Colloquial and entertaining, Mabanckou’s novels fuse an erudite sensibility with the slangy cadences of the African diaspora, yoked to a suitably jaundiced view of life in the modern global village.
“African Psycho” (2003) recounts the first-person story of a would-be serial killer, whose crimes are no better but possibly no worse than those of the corrupt politicians and other sleazebags he encounters. In “Broken Glass” an expertly drawn cast of sad-sack characters recount their bizarre life stories through the perspective of a Congolese ex-teacher bent on drowning his own woes.
The darkly magical-realist “Memoirs of a Porcupine” (2006), ostensibly written by the animal avatar of a murderous Congolese village boy, won Mabanckou one of the most prestigious prizes in French letters, the Prix Renaudot, and led his work to be compared with the satires of Jean Genet.
“Whatever else might be in short supply in the Congo depicted by Alain Mabanckou, imagination and wit aren’t,” Tibor Fischer wrote in a 2009 review of “Broken Glass” for the Guardian of London.
But the parochial tastes and pinched profit margins of the U.S. publishing industry have restricted Mabanckou’s visibility on U.S. bookshelves. Only three of his books have been published in English in his adopted home.
“The problem of French literature is the problem of translation,” said Mabanckou, who’s also a poet. “In France we used to translate a lot of Anglophone work, but in the Anglophone world they don’t translate quickly something coming far from them.”
The difficulties are especially acute for French-language authors from ex-colonial countries like Vietnam, Cameroon, Chad and the Canadian province of Quebec, said UCLA’s Thomas. Since World War II, France’s haute literary establishment has been dominated by theorists and critics who cherish the cerebral experimental texts of bad-boy authors like Michel Houellebecq (‘”The Elementary Particles”) over more narrative fiction.
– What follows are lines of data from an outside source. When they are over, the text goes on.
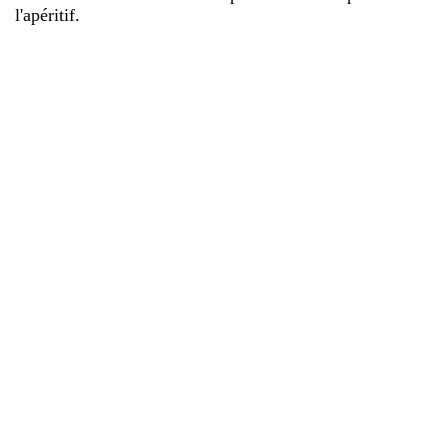
l'apéritif.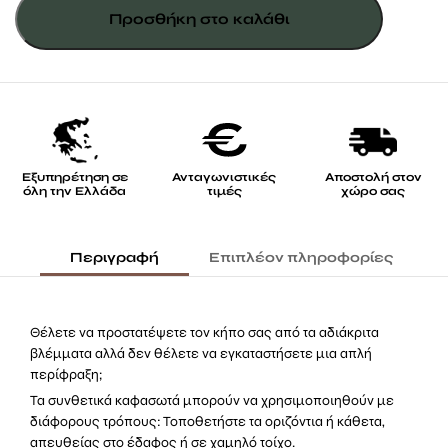
ποσότητα
Προσθήκη στο καλάθι
Εξυπηρέτηση σε
Ανταγωνιστικές
Αποστολή στον
όλη την Ελλάδα
τιμές
χώρο σας
Περιγραφή
Επιπλέον πληροφορίες
Θέλετε να προστατέψετε τον κήπο σας από τα αδιάκριτα
βλέμματα αλλά δεν θέλετε να εγκαταστήσετε μια απλή
περίφραξη;
Τα συνθετικά καφασωτά μπορούν να χρησιμοποιηθούν με
διάφορους τρόπους: Τοποθετήστε τα οριζόντια ή κάθετα,
απευθείας στο έδαφος ή σε χαμηλό τοίχο.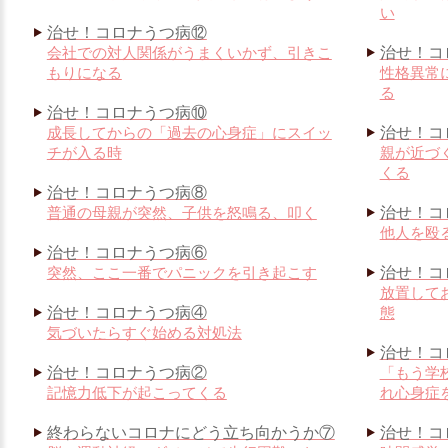
い
治せ！コロナうつ病⑫
会社での対人関係がうまくいかず、引きこ
治せ！コ
もりになる
性格異常
る
治せ！コロナうつ病⑩
成長してからの「過去の心身症」にスイッ
治せ！コ
チが入る時
親が近づ
くる
治せ！コロナうつ病⑧
普通の母親が突然、子供を怒鳴る、叩く
治せ！コ
他人を殴
治せ！コロナうつ病⑥
突然、ここ一番でパニックを引き起こす
治せ！コ
放置して
治せ！コロナうつ病④
態
気づいたらすぐ始める対処法
治せ！コ
治せ！コロナうつ病②
「もう学
記憶力低下が起こってくる
れ心身症
終わらないコロナにどう立ち向かうか⑦
治せ！コ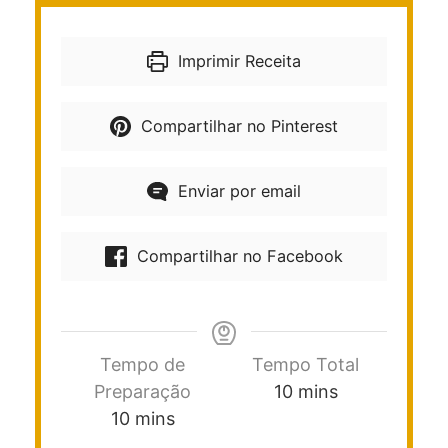
Imprimir Receita
Compartilhar no Pinterest
Enviar por email
Compartilhar no Facebook
Tempo de
Tempo Total
Preparação
10
mins
10
mins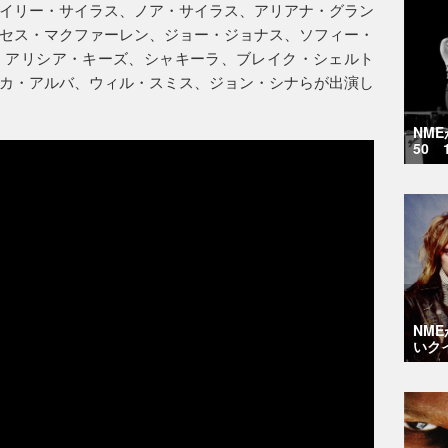
イリー・サイラス、ノア・サイラス、アリアナ・グラン
セス・マクファーレン、ジョー・ジョナス、ソフィー・
、アリシア・キーズ、シャキーラ、ブレイク・シェルト
カ・アルバ、ウィル・スミス、ジョン・シナらが出演し
NM
50 
NM
いク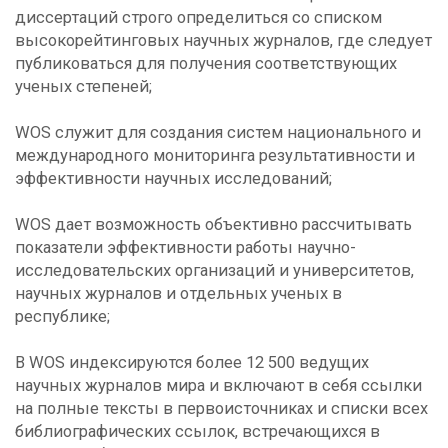
диссертаций строго определиться со списком
высокорейтинговых научных журналов, где следует
публиковаться для получения соответствующих
ученых степеней;
WOS служит для создания систем национального и
международного мониторинга результативности и
эффективности научных исследований;
WOS дает возможность объективно рассчитывать
показатели эффективности работы научно-
исследовательских организаций и университетов,
научных журналов и отдельных ученых в
республике;
В WOS индексируются более 12 500 ведущих
научных журналов мира и включают в себя ссылки
на полные тексты в первоисточниках и списки всех
библиографических ссылок, встречающихся в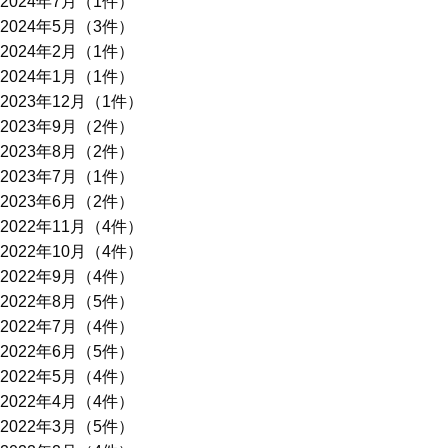
2024年7月（1件）
2024年5月（3件）
2024年2月（1件）
2024年1月（1件）
2023年12月（1件）
2023年9月（2件）
2023年8月（2件）
2023年7月（1件）
2023年6月（2件）
2022年11月（4件）
2022年10月（4件）
2022年9月（4件）
2022年8月（5件）
2022年7月（4件）
2022年6月（5件）
2022年5月（4件）
2022年4月（4件）
2022年3月（5件）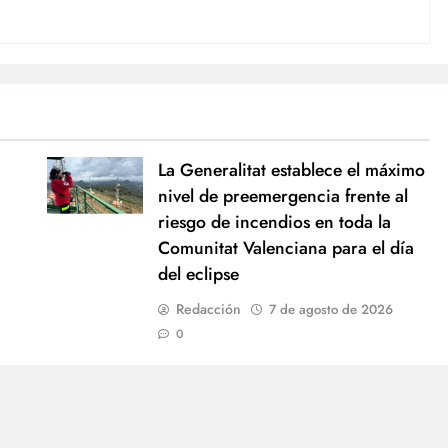
La Generalitat establece el máximo
nivel de preemergencia frente al
riesgo de incendios en toda la
Comunitat Valenciana para el día
del eclipse
Redacción
7 de agosto de 2026
0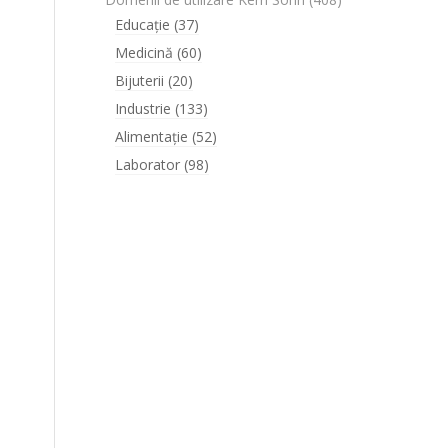
Educație
(37)
Medicină
(60)
Bijuterii
(20)
Industrie
(133)
Alimentație
(52)
Laborator
(98)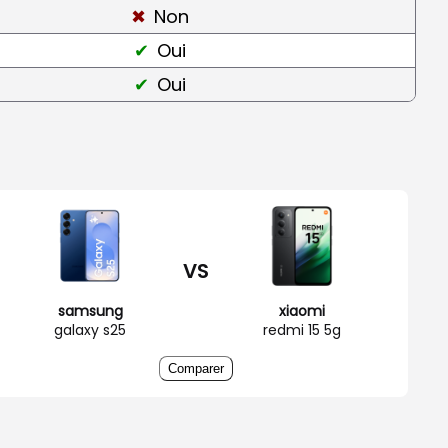
Non
Oui
Oui
VS
samsung
xiaomi
galaxy s25
redmi 15 5g
Comparer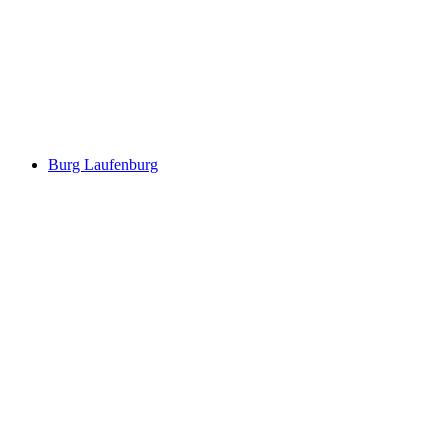
Altenburg
Burg Laufenburg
French universities also give short shrift to French-language authors from outside France.
“The French system is extremely elitist and extremely closed” to writers like Mabanckou, Thomas said. “Even though they win major prizes they are marginalized and considered peripheral authors.”
Mabanckou worries that American readers are missing out on less voluble voices from many corners of the planet. New high-tech devices seem to pop up every day, but he fears that storytelling is an endangered species.
“We have already lost the tradition of storytelling because of the fact that the television is there. Why are people going to sit down and listen to someone? They’re going to buy a DVD or watch it on Netflix,” he said.
“But I think that by losing the tradition of storytelling we’re going to lose the fact that we need to respect the elders, we need to respect the old people, we need to be kind with people, and the sense of hospitality, to receive people. We are losing those things just because we are embracing the Western civilization. ... We’re losing maybe our mind in Africa, just because we think that everything should be like in the Western world.”